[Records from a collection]
----------

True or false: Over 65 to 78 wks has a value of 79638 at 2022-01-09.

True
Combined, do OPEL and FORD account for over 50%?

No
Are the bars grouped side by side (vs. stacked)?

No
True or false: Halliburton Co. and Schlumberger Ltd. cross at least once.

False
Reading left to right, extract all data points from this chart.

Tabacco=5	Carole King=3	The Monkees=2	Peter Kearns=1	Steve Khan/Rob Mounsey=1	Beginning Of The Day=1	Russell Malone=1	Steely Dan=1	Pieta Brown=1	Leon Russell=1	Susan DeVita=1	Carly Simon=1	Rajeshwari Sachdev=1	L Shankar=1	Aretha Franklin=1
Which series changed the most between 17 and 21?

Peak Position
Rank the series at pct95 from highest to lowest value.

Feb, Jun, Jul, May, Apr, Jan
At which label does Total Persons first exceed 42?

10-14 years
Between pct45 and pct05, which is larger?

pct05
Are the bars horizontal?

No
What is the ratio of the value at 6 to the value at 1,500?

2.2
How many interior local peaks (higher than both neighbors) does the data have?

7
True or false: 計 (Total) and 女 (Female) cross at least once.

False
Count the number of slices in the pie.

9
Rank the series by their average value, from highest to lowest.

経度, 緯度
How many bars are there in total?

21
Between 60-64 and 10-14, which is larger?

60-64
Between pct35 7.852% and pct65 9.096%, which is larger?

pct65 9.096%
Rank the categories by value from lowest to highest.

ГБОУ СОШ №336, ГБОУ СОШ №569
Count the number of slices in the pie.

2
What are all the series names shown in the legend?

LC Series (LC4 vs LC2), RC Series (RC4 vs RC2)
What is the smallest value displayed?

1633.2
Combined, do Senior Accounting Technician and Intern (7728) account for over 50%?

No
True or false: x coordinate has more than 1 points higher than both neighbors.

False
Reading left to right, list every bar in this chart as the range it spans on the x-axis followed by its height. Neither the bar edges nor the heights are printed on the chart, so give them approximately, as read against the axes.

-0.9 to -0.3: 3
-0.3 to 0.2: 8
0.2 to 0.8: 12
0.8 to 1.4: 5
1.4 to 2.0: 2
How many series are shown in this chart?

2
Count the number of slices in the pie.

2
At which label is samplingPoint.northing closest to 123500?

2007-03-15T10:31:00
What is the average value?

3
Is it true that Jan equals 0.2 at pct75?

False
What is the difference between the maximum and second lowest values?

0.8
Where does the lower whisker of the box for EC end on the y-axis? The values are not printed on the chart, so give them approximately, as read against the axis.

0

----------

▶ **WHAT THE EXERCISE ASKS**: Retype the entries without any changes, beginning at their first line and stopping after the line that contains "Combined, do Senior".

▶ **ANSWER SPACE**:
True or false: Over 65 to 78 wks has a value of 79638 at 2022-01-09.

True
Combined, do OPEL and FORD account for over 50%?

No
Are the bars grouped side by side (vs. stacked)?

No
True or false: Halliburton Co. and Schlumberger Ltd. cross at least once.

False
Reading left to right, extract all data points from this chart.

Tabacco=5	Carole King=3	The Monkees=2	Peter Kearns=1	Steve Khan/Rob Mounsey=1	Beginning Of The Day=1	Russell Malone=1	Steely Dan=1	Pieta Brown=1	Leon Russell=1	Susan DeVita=1	Carly Simon=1	Rajeshwari Sachdev=1	L Shankar=1	Aretha Franklin=1
Which series changed the most between 17 and 21?

Peak Position
Rank the series at pct95 from highest to lowest value.

Feb, Jun, Jul, May, Apr, Jan
At which label does Total Persons first exceed 42?

10-14 years
Between pct45 and pct05, which is larger?

pct05
Are the bars horizontal?

No
What is the ratio of the value at 6 to the value at 1,500?

2.2
How many interior local peaks (higher than both neighbors) does the data have?

7
True or false: 計 (Total) and 女 (Female) cross at least once.

False
Count the number of slices in the pie.

9
Rank the series by their average value, from highest to lowest.

経度, 緯度
How many bars are there in total?

21
Between 60-64 and 10-14, which is larger?

60-64
Between pct35 7.852% and pct65 9.096%, which is larger?

pct65 9.096%
Rank the categories by value from lowest to highest.

ГБОУ СОШ №336, ГБОУ СОШ №569
Count the number of slices in the pie.

2
What are all the series names shown in the legend?

LC Series (LC4 vs LC2), RC Series (RC4 vs RC2)
What is the smallest value displayed?

1633.2
Combined, do Senior Accounting Technician and Intern (7728) account for over 50%?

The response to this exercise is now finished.